SOURCE MATERIAL:
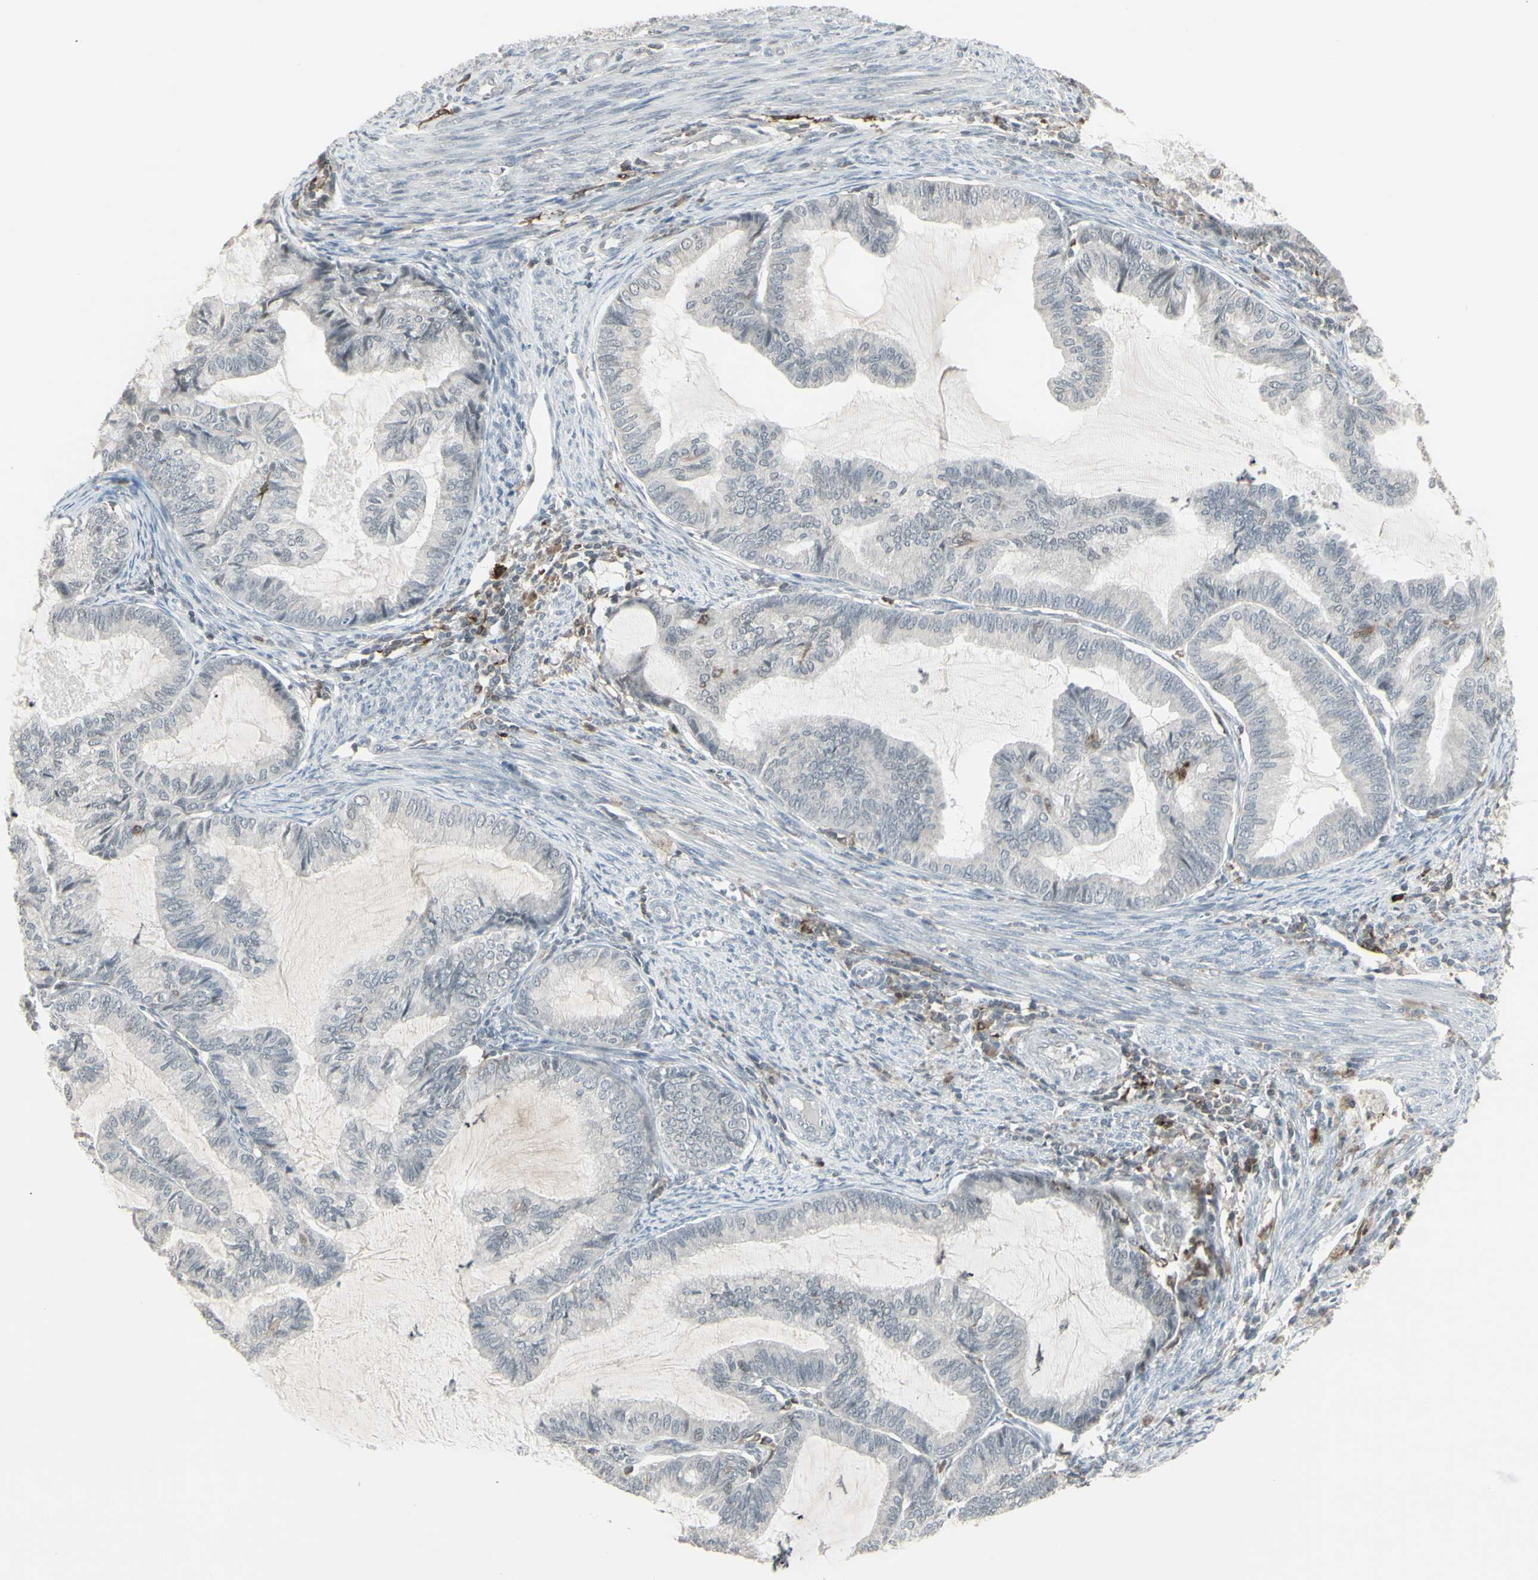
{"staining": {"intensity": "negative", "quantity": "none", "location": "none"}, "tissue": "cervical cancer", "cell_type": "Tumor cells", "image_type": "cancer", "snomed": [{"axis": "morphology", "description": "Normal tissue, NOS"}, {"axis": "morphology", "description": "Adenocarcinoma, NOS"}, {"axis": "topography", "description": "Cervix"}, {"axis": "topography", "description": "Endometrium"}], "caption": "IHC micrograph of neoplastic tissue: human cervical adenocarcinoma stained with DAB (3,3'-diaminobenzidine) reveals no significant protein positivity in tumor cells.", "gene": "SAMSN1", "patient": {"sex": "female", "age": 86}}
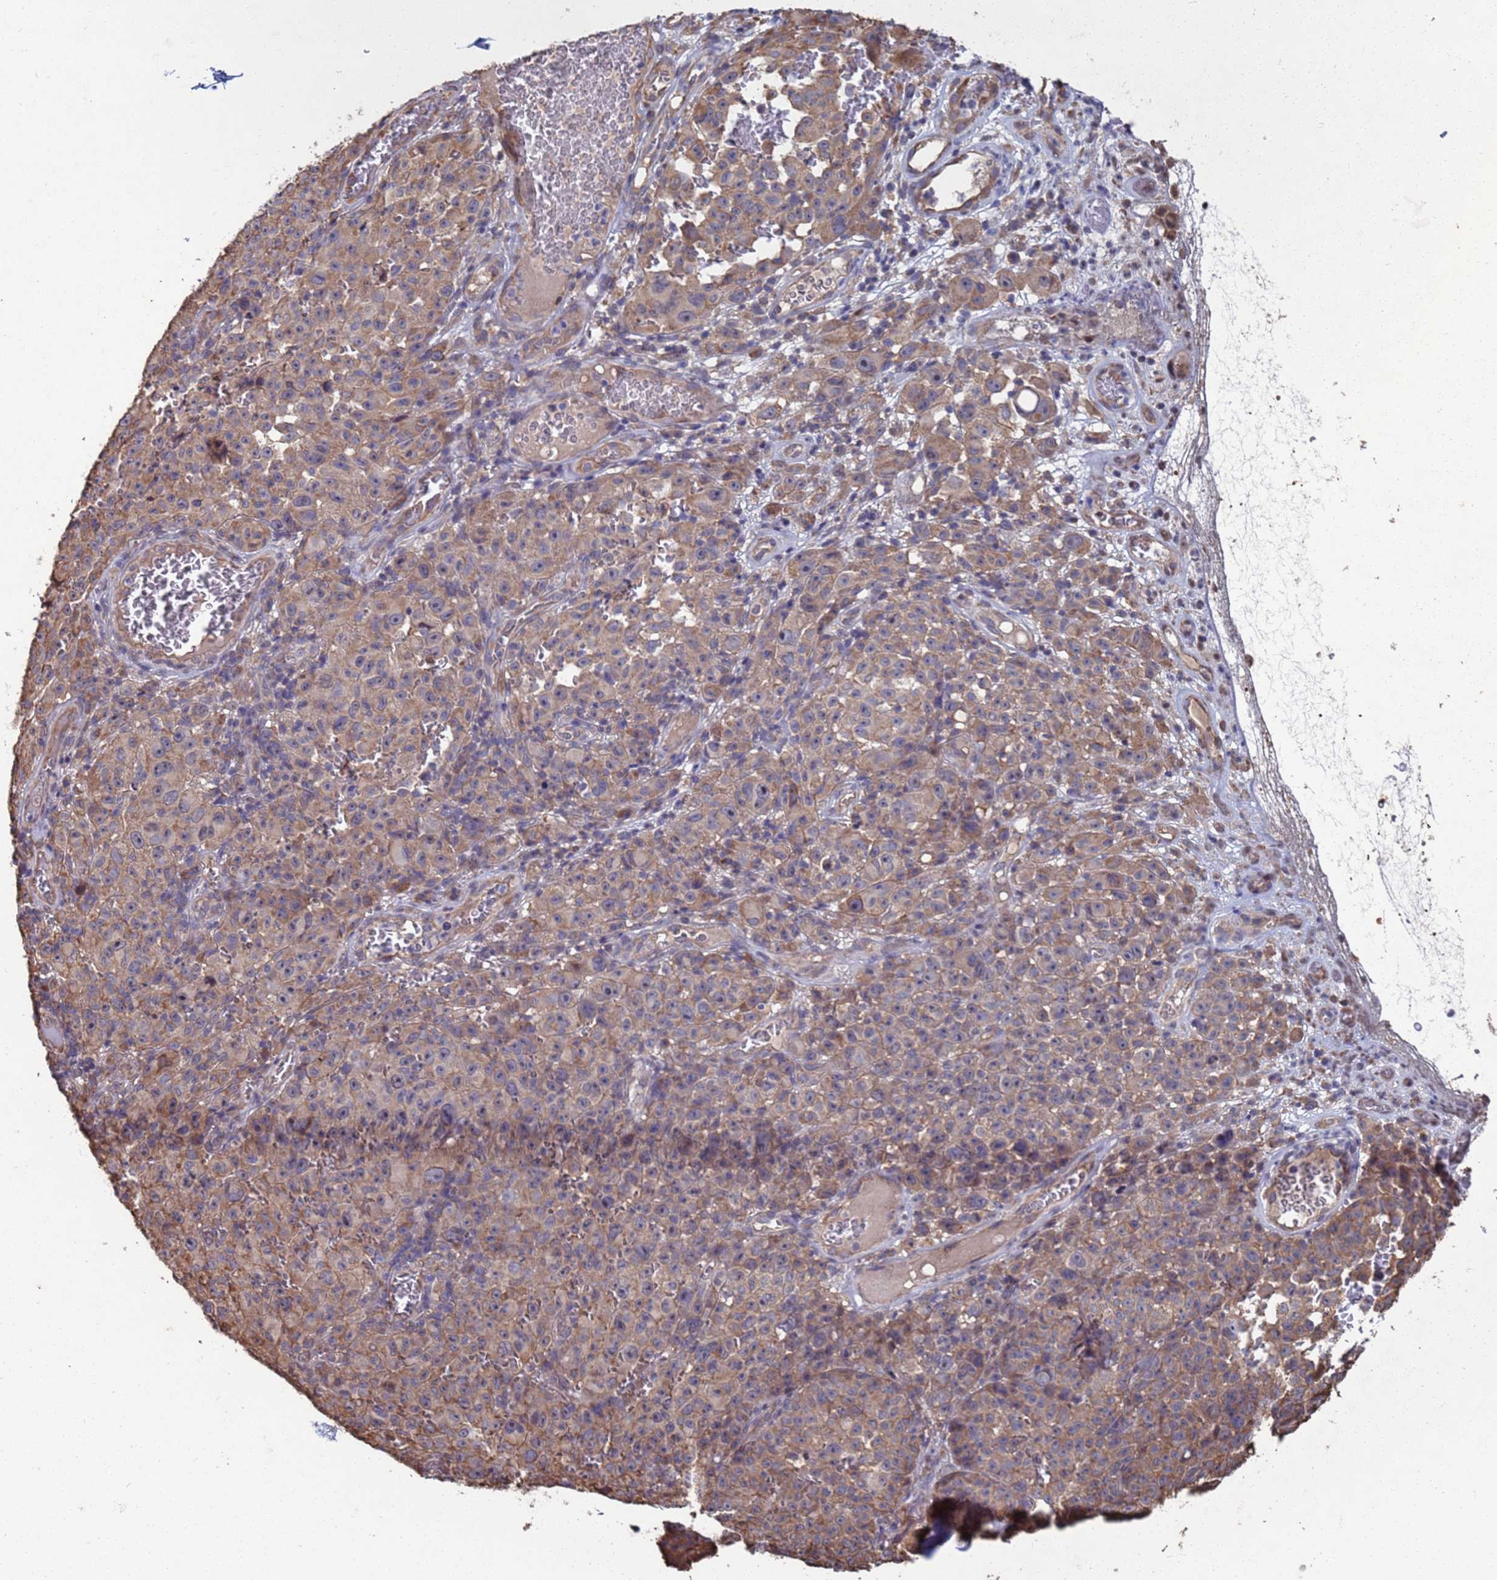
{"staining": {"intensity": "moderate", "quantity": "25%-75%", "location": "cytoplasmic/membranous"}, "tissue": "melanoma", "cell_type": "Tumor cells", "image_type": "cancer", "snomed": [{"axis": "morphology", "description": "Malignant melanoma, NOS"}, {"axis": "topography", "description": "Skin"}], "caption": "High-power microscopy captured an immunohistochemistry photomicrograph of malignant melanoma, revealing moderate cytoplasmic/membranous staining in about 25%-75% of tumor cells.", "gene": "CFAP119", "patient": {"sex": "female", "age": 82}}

...

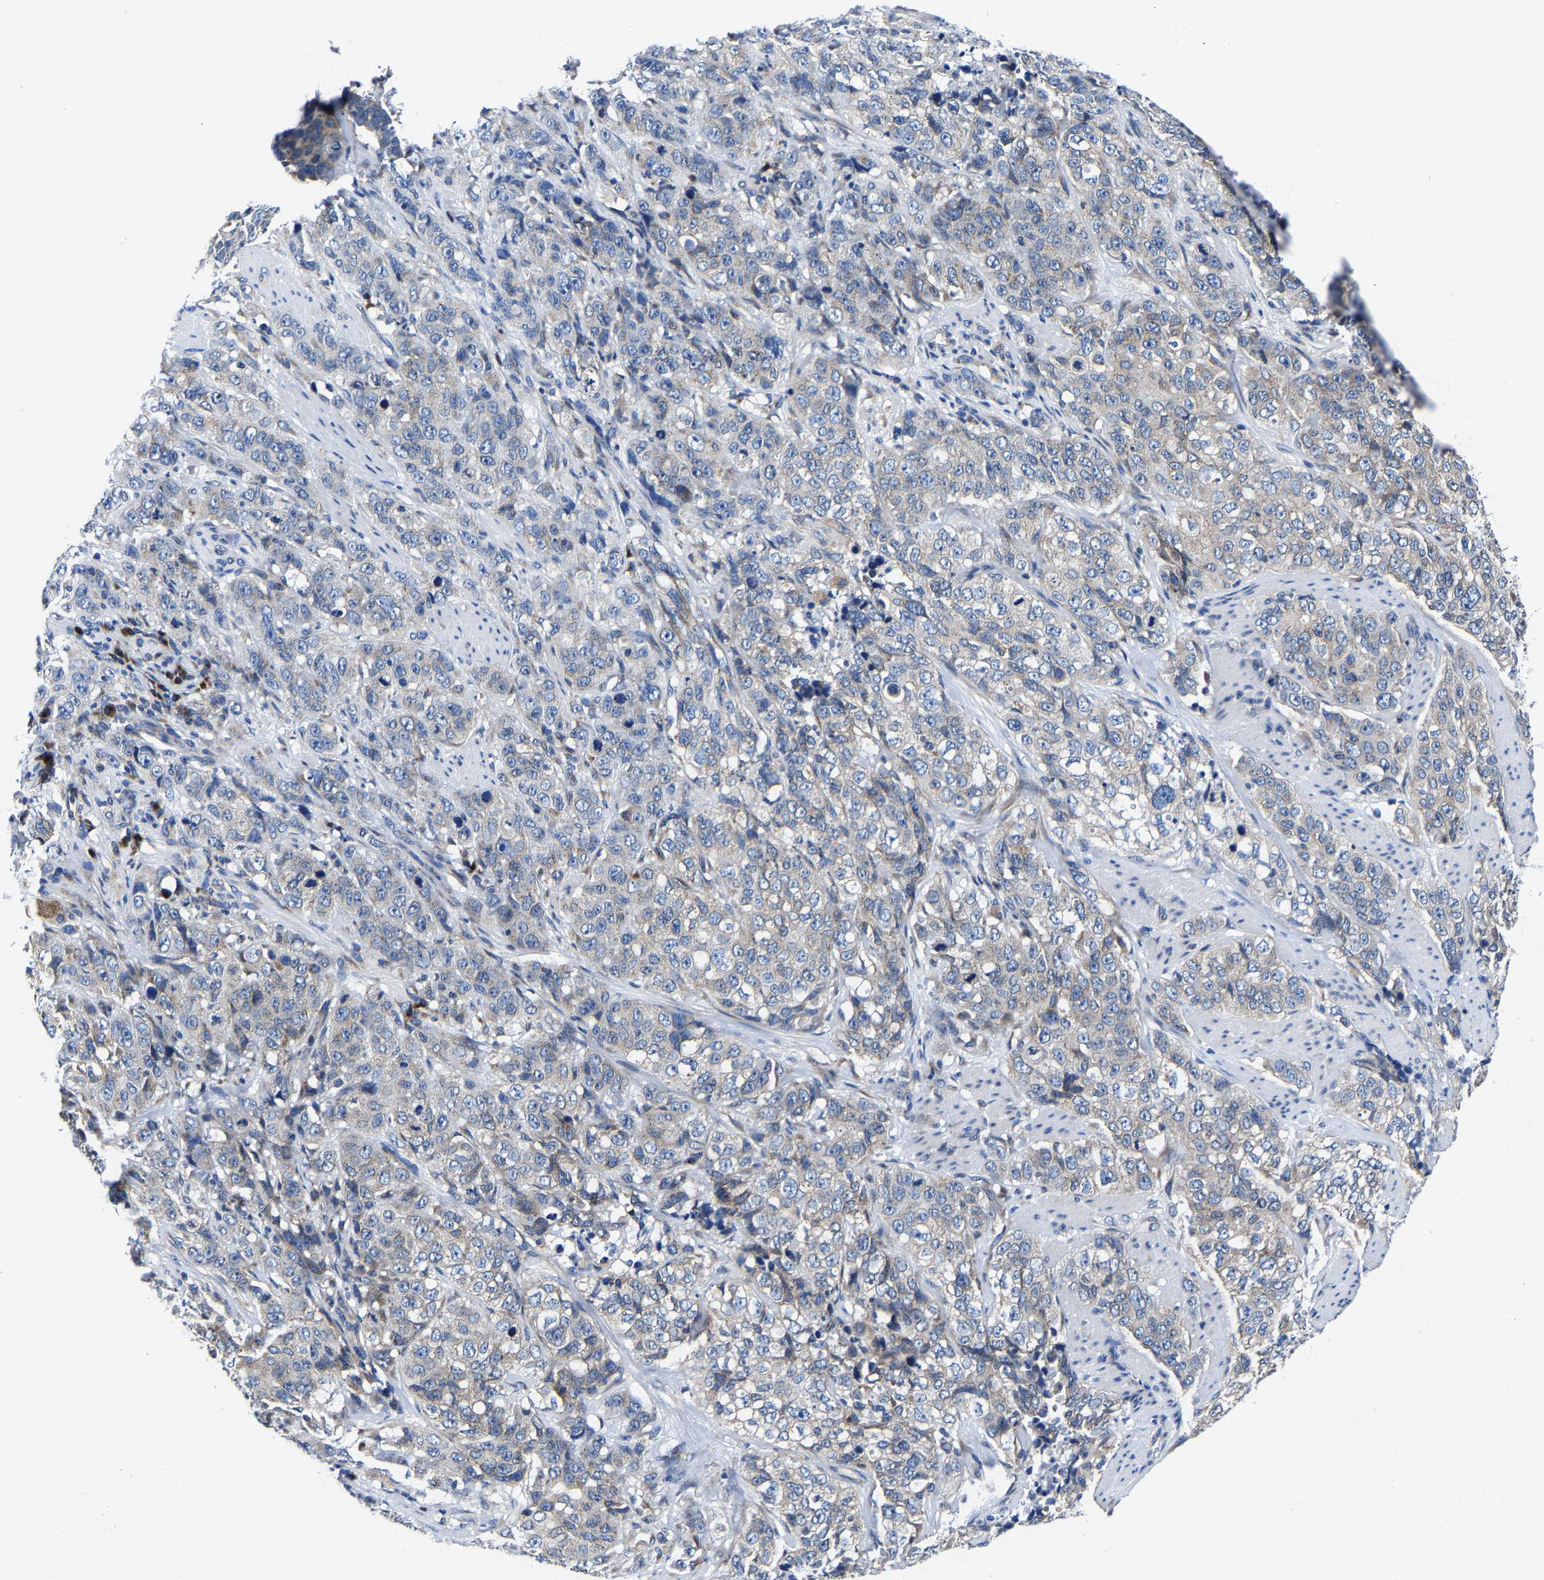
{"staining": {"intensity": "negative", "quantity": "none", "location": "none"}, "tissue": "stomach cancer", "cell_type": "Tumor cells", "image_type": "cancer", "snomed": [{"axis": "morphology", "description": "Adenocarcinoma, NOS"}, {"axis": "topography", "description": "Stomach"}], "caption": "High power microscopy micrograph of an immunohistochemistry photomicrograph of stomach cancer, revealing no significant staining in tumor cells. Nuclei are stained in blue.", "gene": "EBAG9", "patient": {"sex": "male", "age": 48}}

PROBLEM STATEMENT: Your answer should consist of the lines above between those holding "micrograph of neoplastic" and "microscopy captured an", inclusive, reproduced word for word and without pictures.

SOLUTION BELOW:
{"staining": {"intensity": "negative", "quantity": "none", "location": "none"}, "tissue": "cervical cancer", "cell_type": "Tumor cells", "image_type": "cancer", "snomed": [{"axis": "morphology", "description": "Normal tissue, NOS"}, {"axis": "morphology", "description": "Adenocarcinoma, NOS"}, {"axis": "topography", "description": "Cervix"}, {"axis": "topography", "description": "Endometrium"}], "caption": "IHC micrograph of neoplastic tissue: human cervical adenocarcinoma stained with DAB (3,3'-diaminobenzidine) reveals no significant protein positivity in tumor cells.", "gene": "SAMSN1", "patient": {"sex": "female", "age": 86}}
{"staining": {"intensity": "moderate", "quantity": "25%-75%", "location": "cytoplasmic/membranous"}, "tissue": "melanoma", "cell_type": "Tumor cells", "image_type": "cancer", "snomed": [{"axis": "morphology", "description": "Malignant melanoma, NOS"}, {"axis": "topography", "description": "Skin"}], "caption": "High-power microscopy captured an immunohistochemistry photomicrograph of malignant melanoma, revealing moderate cytoplasmic/membranous staining in about 25%-75% of tumor cells.", "gene": "CFAP119", "patient": {"sex": "female", "age": 82}}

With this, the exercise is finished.